● Description of the task: The printed result should hold only the lines from the opening of the data through the line bearing "permalink: trident-get-started/requirements.html", exactly as given and without pictures.

Dataset entries:

_ _ _ _

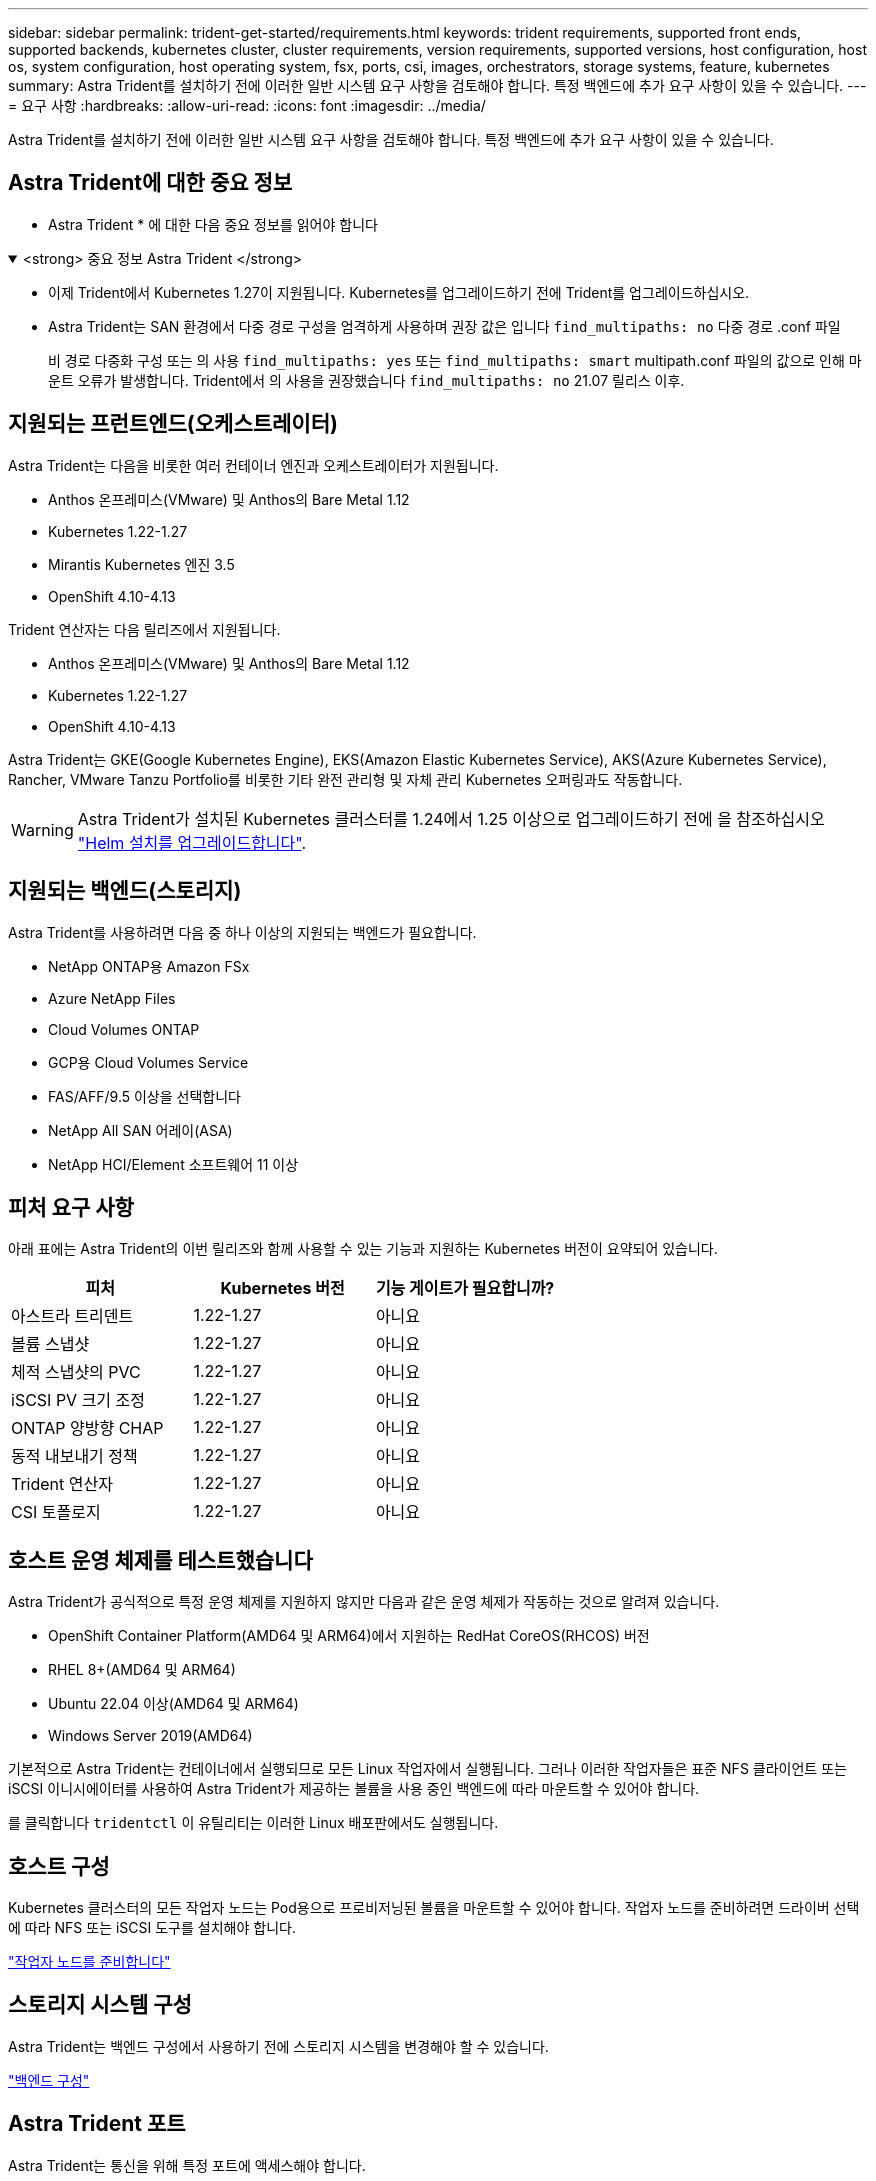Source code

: ---
sidebar: sidebar 
permalink: trident-get-started/requirements.html 
keywords: trident requirements, supported front ends, supported backends, kubernetes cluster, cluster requirements, version requirements, supported versions, host configuration, host os, system configuration, host operating system, fsx, ports, csi, images, orchestrators, storage systems, feature, kubernetes 
summary: Astra Trident를 설치하기 전에 이러한 일반 시스템 요구 사항을 검토해야 합니다. 특정 백엔드에 추가 요구 사항이 있을 수 있습니다. 
---
= 요구 사항
:hardbreaks:
:allow-uri-read: 
:icons: font
:imagesdir: ../media/


[role="lead"]
Astra Trident를 설치하기 전에 이러한 일반 시스템 요구 사항을 검토해야 합니다. 특정 백엔드에 추가 요구 사항이 있을 수 있습니다.



== Astra Trident에 대한 중요 정보

* Astra Trident * 에 대한 다음 중요 정보를 읽어야 합니다

.<strong> 중요 정보 Astra Trident </strong>
[%collapsible%open]
====
* 이제 Trident에서 Kubernetes 1.27이 지원됩니다. Kubernetes를 업그레이드하기 전에 Trident를 업그레이드하십시오.
* Astra Trident는 SAN 환경에서 다중 경로 구성을 엄격하게 사용하며 권장 값은 입니다 `find_multipaths: no` 다중 경로 .conf 파일
+
비 경로 다중화 구성 또는 의 사용 `find_multipaths: yes` 또는 `find_multipaths: smart` multipath.conf 파일의 값으로 인해 마운트 오류가 발생합니다. Trident에서 의 사용을 권장했습니다 `find_multipaths: no` 21.07 릴리스 이후.



====


== 지원되는 프런트엔드(오케스트레이터)

Astra Trident는 다음을 비롯한 여러 컨테이너 엔진과 오케스트레이터가 지원됩니다.

* Anthos 온프레미스(VMware) 및 Anthos의 Bare Metal 1.12
* Kubernetes 1.22-1.27
* Mirantis Kubernetes 엔진 3.5
* OpenShift 4.10-4.13


Trident 연산자는 다음 릴리즈에서 지원됩니다.

* Anthos 온프레미스(VMware) 및 Anthos의 Bare Metal 1.12
* Kubernetes 1.22-1.27
* OpenShift 4.10-4.13


Astra Trident는 GKE(Google Kubernetes Engine), EKS(Amazon Elastic Kubernetes Service), AKS(Azure Kubernetes Service), Rancher, VMware Tanzu Portfolio를 비롯한 기타 완전 관리형 및 자체 관리 Kubernetes 오퍼링과도 작동합니다.


WARNING: Astra Trident가 설치된 Kubernetes 클러스터를 1.24에서 1.25 이상으로 업그레이드하기 전에 을 참조하십시오 link:../trident-managing-k8s/upgrade-operator.html#upgrade-a-helm-installation["Helm 설치를 업그레이드합니다"].



== 지원되는 백엔드(스토리지)

Astra Trident를 사용하려면 다음 중 하나 이상의 지원되는 백엔드가 필요합니다.

* NetApp ONTAP용 Amazon FSx
* Azure NetApp Files
* Cloud Volumes ONTAP
* GCP용 Cloud Volumes Service
* FAS/AFF/9.5 이상을 선택합니다
* NetApp All SAN 어레이(ASA)
* NetApp HCI/Element 소프트웨어 11 이상




== 피처 요구 사항

아래 표에는 Astra Trident의 이번 릴리즈와 함께 사용할 수 있는 기능과 지원하는 Kubernetes 버전이 요약되어 있습니다.

[cols="3"]
|===
| 피처 | Kubernetes 버전 | 기능 게이트가 필요합니까? 


| 아스트라 트리덴트  a| 
1.22-1.27
 a| 
아니요



| 볼륨 스냅샷  a| 
1.22-1.27
 a| 
아니요



| 체적 스냅샷의 PVC  a| 
1.22-1.27
 a| 
아니요



| iSCSI PV 크기 조정  a| 
1.22-1.27
 a| 
아니요



| ONTAP 양방향 CHAP  a| 
1.22-1.27
 a| 
아니요



| 동적 내보내기 정책  a| 
1.22-1.27
 a| 
아니요



| Trident 연산자  a| 
1.22-1.27
 a| 
아니요



| CSI 토폴로지  a| 
1.22-1.27
 a| 
아니요

|===


== 호스트 운영 체제를 테스트했습니다

Astra Trident가 공식적으로 특정 운영 체제를 지원하지 않지만 다음과 같은 운영 체제가 작동하는 것으로 알려져 있습니다.

* OpenShift Container Platform(AMD64 및 ARM64)에서 지원하는 RedHat CoreOS(RHCOS) 버전
* RHEL 8+(AMD64 및 ARM64)
* Ubuntu 22.04 이상(AMD64 및 ARM64)
* Windows Server 2019(AMD64)


기본적으로 Astra Trident는 컨테이너에서 실행되므로 모든 Linux 작업자에서 실행됩니다. 그러나 이러한 작업자들은 표준 NFS 클라이언트 또는 iSCSI 이니시에이터를 사용하여 Astra Trident가 제공하는 볼륨을 사용 중인 백엔드에 따라 마운트할 수 있어야 합니다.

를 클릭합니다 `tridentctl` 이 유틸리티는 이러한 Linux 배포판에서도 실행됩니다.



== 호스트 구성

Kubernetes 클러스터의 모든 작업자 노드는 Pod용으로 프로비저닝된 볼륨을 마운트할 수 있어야 합니다. 작업자 노드를 준비하려면 드라이버 선택에 따라 NFS 또는 iSCSI 도구를 설치해야 합니다.

link:../trident-use/worker-node-prep.html["작업자 노드를 준비합니다"]



== 스토리지 시스템 구성

Astra Trident는 백엔드 구성에서 사용하기 전에 스토리지 시스템을 변경해야 할 수 있습니다.

link:../trident-use/backends.html["백엔드 구성"]



== Astra Trident 포트

Astra Trident는 통신을 위해 특정 포트에 액세스해야 합니다.

link:../trident-reference/ports.html["Astra Trident 포트"]



== 컨테이너 이미지 및 해당 Kubernetes 버전

공기 박형 설치의 경우 다음 목록은 Astra Trident를 설치하는 데 필요한 컨테이너 이미지의 참조입니다. 를 사용합니다 `tridentctl images` 명령을 사용하여 필요한 컨테이너 이미지 목록을 확인합니다.

[cols="2"]
|===
| Kubernetes 버전 | 컨테이너 이미지 


| v1.22.0  a| 
* Docker.IO/NetApp/트라이덴트:23.07.1
* Docker.IO/netapp/trident-autosupport:23.07
* registry.k8s.io/sig-storage/csi-provisioner: v3.5.0
* 레지스트리.k8s.io/sig-storage/csi-attacher:v4.3.0
* registry.k8s.io/sig-storage/csi-resizer:v1.8.0
* 레지스트리.k8s.io/sig-storage/csi-shotter:v6.2.2
* registry.k8s.io/sig-storage/csi-node-driver-register:v2.8.0
* Docker.IO/netapp/trident-operator:23.07.1 (선택 사항)




| v1.23.0  a| 
* Docker.IO/NetApp/트라이덴트:23.07.1
* Docker.IO/netapp/trident-autosupport:23.07
* registry.k8s.io/sig-storage/csi-provisioner: v3.5.0
* 레지스트리.k8s.io/sig-storage/csi-attacher:v4.3.0
* registry.k8s.io/sig-storage/csi-resizer:v1.8.0
* 레지스트리.k8s.io/sig-storage/csi-shotter:v6.2.2
* registry.k8s.io/sig-storage/csi-node-driver-register:v2.8.0
* Docker.IO/netapp/trident-operator:23.07.1 (선택 사항)




| v1.24.0  a| 
* Docker.IO/NetApp/트라이덴트:23.07.1
* Docker.IO/netapp/trident-autosupport:23.07
* registry.k8s.io/sig-storage/csi-provisioner: v3.5.0
* 레지스트리.k8s.io/sig-storage/csi-attacher:v4.3.0
* registry.k8s.io/sig-storage/csi-resizer:v1.8.0
* 레지스트리.k8s.io/sig-storage/csi-shotter:v6.2.2
* registry.k8s.io/sig-storage/csi-node-driver-register:v2.8.0
* Docker.IO/netapp/trident-operator:23.07.1 (선택 사항)




| v1.25.0  a| 
* Docker.IO/NetApp/트라이덴트:23.07.1
* Docker.IO/netapp/trident-autosupport:23.07
* registry.k8s.io/sig-storage/csi-provisioner: v3.5.0
* 레지스트리.k8s.io/sig-storage/csi-attacher:v4.3.0
* registry.k8s.io/sig-storage/csi-resizer:v1.8.0
* 레지스트리.k8s.io/sig-storage/csi-shotter:v6.2.2
* registry.k8s.io/sig-storage/csi-node-driver-register:v2.8.0
* Docker.IO/netapp/trident-operator:23.07.1 (선택 사항)




| v1.26.0  a| 
* Docker.IO/NetApp/트라이덴트:23.07.1
* Docker.IO/netapp/trident-autosupport:23.07
* registry.k8s.io/sig-storage/csi-provisioner: v3.5.0
* 레지스트리.k8s.io/sig-storage/csi-attacher:v4.3.0
* registry.k8s.io/sig-storage/csi-resizer:v1.8.0
* 레지스트리.k8s.io/sig-storage/csi-shotter:v6.2.2
* registry.k8s.io/sig-storage/csi-node-driver-register:v2.8.0
* Docker.IO/netapp/trident-operator:23.07.1 (선택 사항)




| v1.27.0  a| 
* Docker.IO/NetApp/트라이덴트:23.07.1
* Docker.IO/netapp/trident-autosupport:23.07
* registry.k8s.io/sig-storage/csi-provisioner: v3.5.0
* 레지스트리.k8s.io/sig-storage/csi-attacher:v4.3.0
* registry.k8s.io/sig-storage/csi-resizer:v1.8.0
* 레지스트리.k8s.io/sig-storage/csi-shotter:v6.2.2
* registry.k8s.io/sig-storage/csi-node-driver-register:v2.8.0
* Docker.IO/netapp/trident-operator:23.07.1 (선택 사항)


|===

_ _ _ _

● Response box:
Source code

: ---
sidebar: sidebar 
permalink: trident-get-started/requirements.html 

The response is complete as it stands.